## 阅读文本
^^^^^^^^^^^^^^^^
1.2.3 第三节高山、神庙、城市作为“世界中心”

第三节高山、神庙、城市作为“世界中心”

卡尔·萨根(Carl Sagan)说:“地球上所有的部落,都带有极端的种族地方主义。……高度文明的古希腊人,把人类共同体分成希腊人(Hellenes)和野蛮人(barbarian)……在许多方面是我们自己祖先的古典文明,把其所在地的小岛称为地中海———意指是地球的中心。数千年来,中国自称为‘中心王国’(Middle Kingdom),而其意义也是一样:中国处于宇宙的中心,位居于外围黑暗区域的,则是野蛮民族。”[33]

其实从神话的角度说,这里涉及一种很深的乡土情感,而且把自己的国土看作是地球中心的远不只是希腊人、地中海的居民或中国人,许多古老的民族都有类似的看法。和今天的欧洲人把位于伦敦西区的皮卡迪利广场(Piccadilly Circus)这一伦敦最繁华的商业和娱乐中心称为“世界中心”有所不同,它有着神话信仰和宗教信仰的背景。古代所谓的“世界中心”不是由于它的繁华,而是由于它周边地区的荒凉。大地上愈是一无所有,人也就愈感到自己是处于一个荒漠的中心。最早的中心观念的出现就是居住者的区域和环绕它的未知的、不确定的空间之间相对立的结果。前者是自己的世界;后者是异己的世界。它无非是想把自己的边界凝固化,把已经建立了秩序的世界和未经开辟的混沌世界严格地区别开来。然而,后来的“世界中心”的观念愈来愈复杂了。它是神话地理学的一种衍生物。

在历史上早就有人注意过“世界中心”这一问题。在18世纪,瑞典著名神学家埃曼努埃尔·斯维登堡(Emanoel Swedenborg)在《隐秘的苍天》(Arcana coelestia)一书中就曾经试图归纳以天与人体之间普遍存在的对应范畴,并以此去建立一种可理解的世界体系。这些都可看作是神话地理学的表现。当代著名罗马尼亚宗教史学家米尔恰·埃利亚代在《宇宙和历史:周而复始的神话》、《神圣世界和世俗世界》以及其他一些著作中曾反复涉及这个问题,他以翔实的史料和精湛的人类文化学的材料力图证实,一些民族把自己的居住区域看作是地球中心,实际上是在回响着过去时代神话思维的原型。古人心目中的“我们的世界”总是处于世界的中心。它可以是一个国家(例如巴勒斯坦),一个城市(例如耶路撒冷)或一个圣地(例如耶路撒冷的一座神庙)。所有这些都可以被看作是世界的中心。无论一个国家的版图有多大,它都可以自认为是世界中心。

古人究竟为什么会认为“中心”要优于其他地方?这种观念从何而来?根据神话的解释,“中心”的观念往往是和对神的信仰联系在一起的,靠近中心即靠近神祇。一个无法逃避的结论是:信仰者总是在寻找尽可能靠近世界中心的地方生活,认为他的国家正好处于世界的中心,或认为他所处的城市是在宇宙的肚脐上建造起来的。最重要的是,神庙和宫殿总是处于世界的中心,他希望自己的家也处于这种中心。[34]耶路撒冷圣殿建立在一块岩石上,这块岩石就被认为是地球的肚脐。
^^^^^^^^^^^^^^^^
## 所给材料

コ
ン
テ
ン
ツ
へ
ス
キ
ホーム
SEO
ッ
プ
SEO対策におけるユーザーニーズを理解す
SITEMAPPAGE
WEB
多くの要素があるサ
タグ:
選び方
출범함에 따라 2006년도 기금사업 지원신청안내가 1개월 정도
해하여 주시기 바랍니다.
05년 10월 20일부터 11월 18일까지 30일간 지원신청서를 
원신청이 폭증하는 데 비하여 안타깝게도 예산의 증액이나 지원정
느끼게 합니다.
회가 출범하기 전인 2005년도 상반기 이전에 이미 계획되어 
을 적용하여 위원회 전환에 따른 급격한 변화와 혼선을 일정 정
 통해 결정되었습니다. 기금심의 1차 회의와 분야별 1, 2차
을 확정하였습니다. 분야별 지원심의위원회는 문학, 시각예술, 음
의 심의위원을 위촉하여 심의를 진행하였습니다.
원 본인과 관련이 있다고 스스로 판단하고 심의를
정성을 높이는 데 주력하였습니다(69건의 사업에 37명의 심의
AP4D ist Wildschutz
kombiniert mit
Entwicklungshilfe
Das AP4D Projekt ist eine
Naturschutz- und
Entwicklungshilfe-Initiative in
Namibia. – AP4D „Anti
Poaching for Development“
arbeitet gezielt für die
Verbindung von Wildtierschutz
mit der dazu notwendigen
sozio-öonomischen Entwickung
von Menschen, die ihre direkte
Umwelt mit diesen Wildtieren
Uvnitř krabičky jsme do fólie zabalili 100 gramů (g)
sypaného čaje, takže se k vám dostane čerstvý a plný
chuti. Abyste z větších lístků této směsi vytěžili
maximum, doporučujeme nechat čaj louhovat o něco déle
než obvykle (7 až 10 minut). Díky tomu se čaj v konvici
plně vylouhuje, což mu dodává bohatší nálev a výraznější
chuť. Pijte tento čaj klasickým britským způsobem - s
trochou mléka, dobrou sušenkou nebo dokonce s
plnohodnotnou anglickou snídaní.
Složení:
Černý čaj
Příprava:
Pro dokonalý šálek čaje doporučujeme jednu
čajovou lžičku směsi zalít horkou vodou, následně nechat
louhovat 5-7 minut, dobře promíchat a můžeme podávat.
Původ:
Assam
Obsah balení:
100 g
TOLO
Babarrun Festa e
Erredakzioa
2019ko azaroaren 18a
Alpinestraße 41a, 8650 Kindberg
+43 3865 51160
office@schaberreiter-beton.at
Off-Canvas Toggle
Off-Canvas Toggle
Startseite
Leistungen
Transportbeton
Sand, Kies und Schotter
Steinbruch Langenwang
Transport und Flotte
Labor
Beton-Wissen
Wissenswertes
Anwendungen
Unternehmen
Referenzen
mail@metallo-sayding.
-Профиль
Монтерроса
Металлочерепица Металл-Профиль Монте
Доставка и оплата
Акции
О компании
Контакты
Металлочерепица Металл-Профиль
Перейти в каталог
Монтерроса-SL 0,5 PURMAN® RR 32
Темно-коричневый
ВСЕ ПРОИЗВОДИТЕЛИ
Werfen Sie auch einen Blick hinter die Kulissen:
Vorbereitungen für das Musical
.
^^^^^^^^^^^^^^^^
## 研读问题
A. 根据关于“世界中心”的文章,耶路撒冷圣殿建在什么之上?
B. 请从最后一句之后接着写下去,续写关于“世界中心”的文章。
上面这些行与关于“世界中心”的文章没有关系。

## 任务答案
A. 耶路撒冷圣殿建在一块被认为是地球肚脐的岩石上。

B.
中心的神圣化有赖于空间的切割,在大多数情况下,这种切割要有明显的标志,它可分为三种基本类型。

第一,认为存在着一个“宇宙轴心”,位于宇宙轴心的地方即为世界中心,它是天、地、神、人的会合点。

第二,神庙或被神化了的建筑和城市被看作世界中心,有时连皇家住处也是如此;一棵树或一块石头都可以成为世界中心。

第三,被神圣化了的山。山被看作天地相连的中介,许多民族都把自己疆域之内的高山看作是世界的中心。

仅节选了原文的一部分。